## TASK DESCRIPTION
The lines below, from the one containing "Figure 12. Hysteretic curve Z2 ( ρ = 8%)." through the one containing "Fig. 3 Inner", should be set down exactly, with no pictures and nothing else.

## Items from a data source
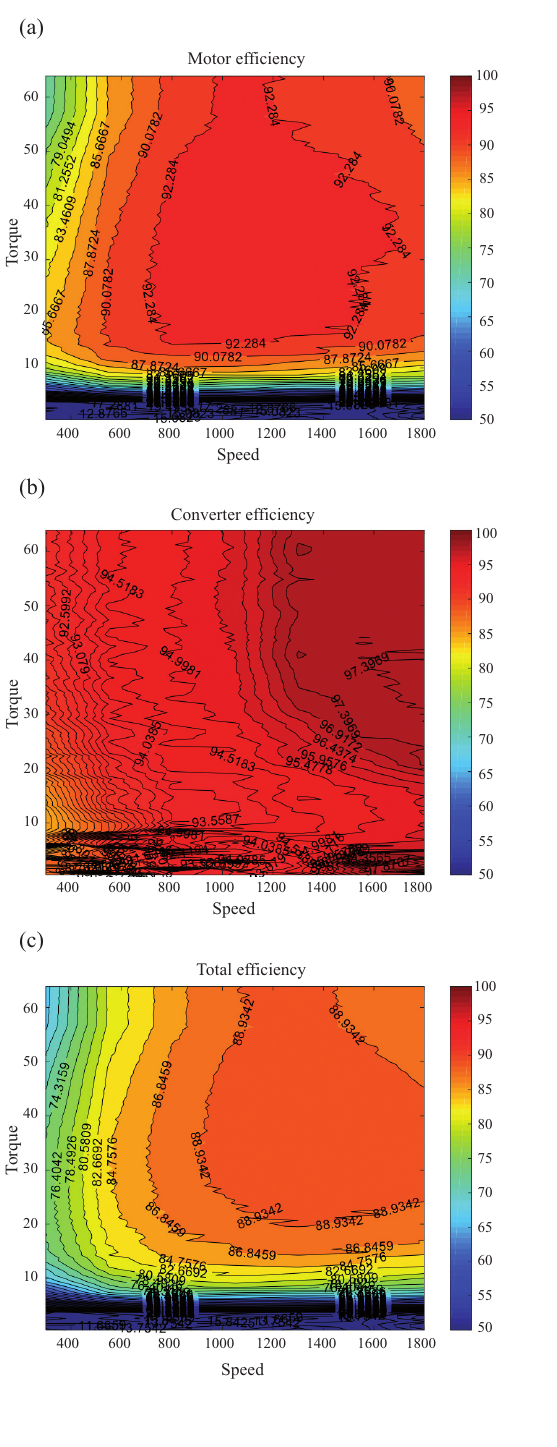
Fig. 5. Efficiency maps of the studied IM (a), feeding IM frequency converter (b), and the whole IM motor­drive system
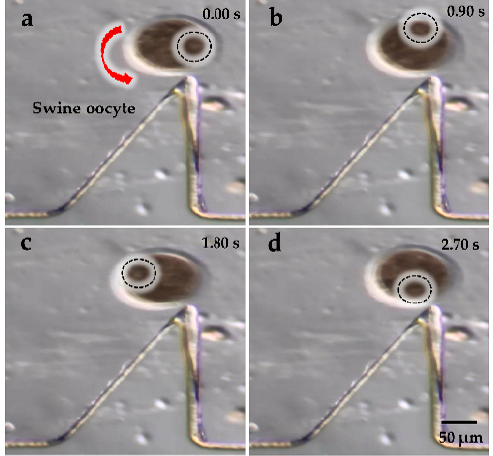
Figure 8. (a – d ) Rotational manipulation of the swine oocyte at 4.6 kHz and 20 V p-p . Figure 8. ( a – d ) Rotational manipulation of the swine oocyte at 4.6 kHz and 20 V p-p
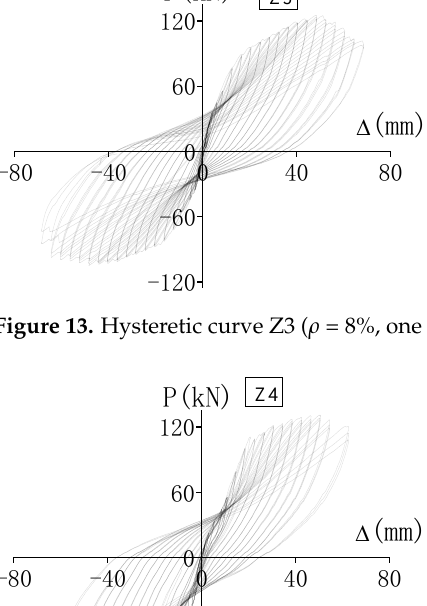
Figure 12. Hysteretic curve Z2 ( ρ = 8%).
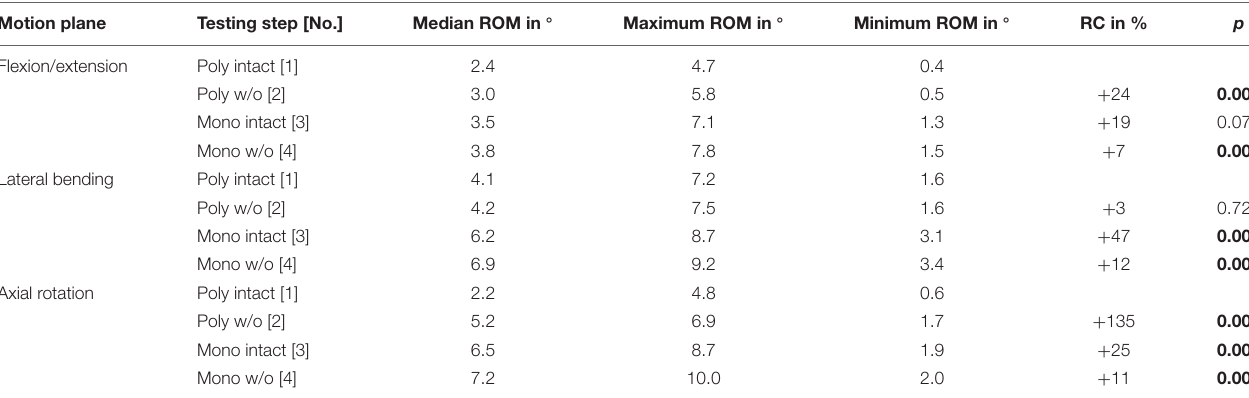
TABLE 5 | Results for T3-T4 range of motion at pure moments of ± 5 Nm ( n = 8) depending on primary motion plane and testing step. Motion plane Testing step [No.]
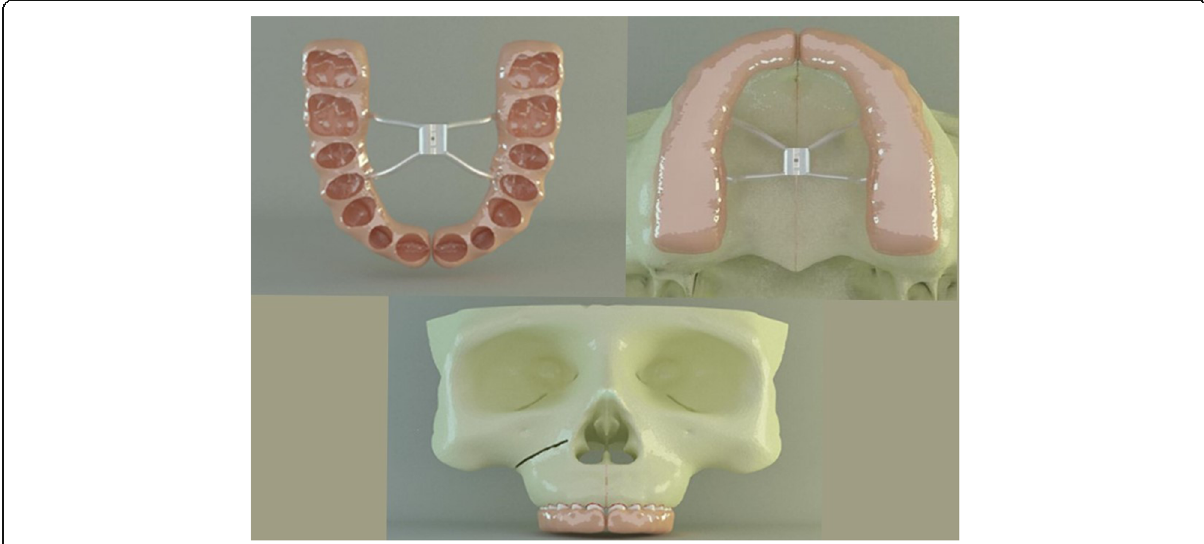
Fig. 3 Inner view of modified full acrylic cap-splint (above left). RME was placed onto the occlusal surfaces of the maxillary teeth (above right). The gingival thirds of the teeth crowns, where the acrylic part of RME ended, were left open to achieve periodontal hygiene (below)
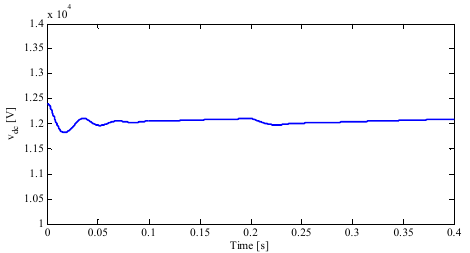
Figure 12. DC ‐ link voltage of MMC with parameter variations.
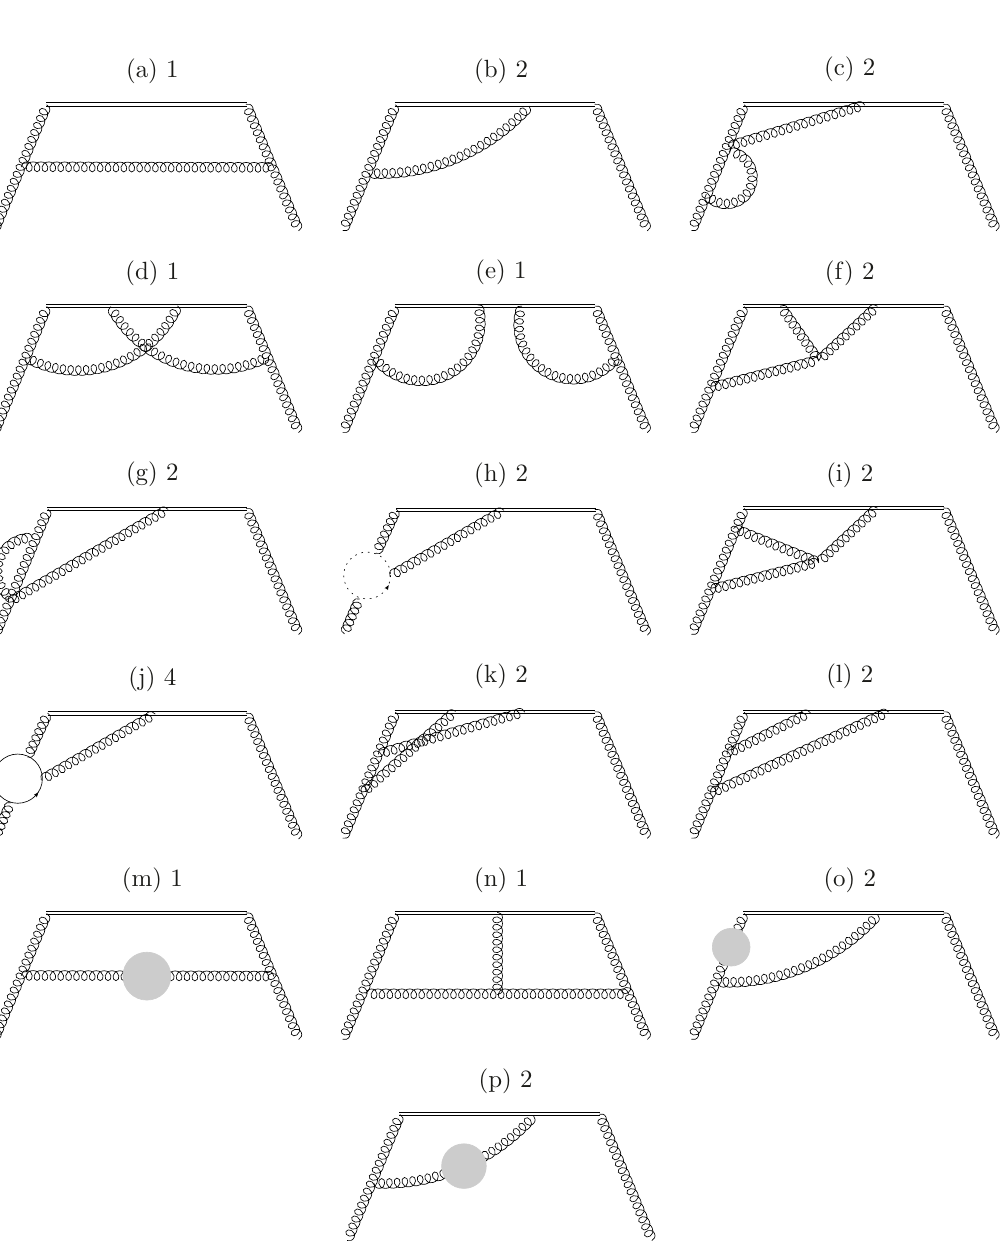
Figure 5. Large- x divergent contributions to the gluon-gluon parton distribution up to two loops. The grey blob represents a self energy insertion. Insertions on external legs are excluded. The clockwise ghost is included in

## REPLY TO THE EXERCISE
Figure 12. Hysteretic curve Z2 ( ρ = 8%).
TABLE 5 | Results for T3-T4 range of motion at pure moments of ± 5 Nm ( n = 8) depending on primary motion plane and testing step. Motion plane Testing step [No.]
Fig. 3 Inner view of modified full acrylic cap-splint (above left). RME was placed onto the occlusal surfaces of the maxillary teeth (above right). The gingival thirds of the teeth crowns, where the acrylic part of RME ended, were left open to achieve periodontal hygiene (below)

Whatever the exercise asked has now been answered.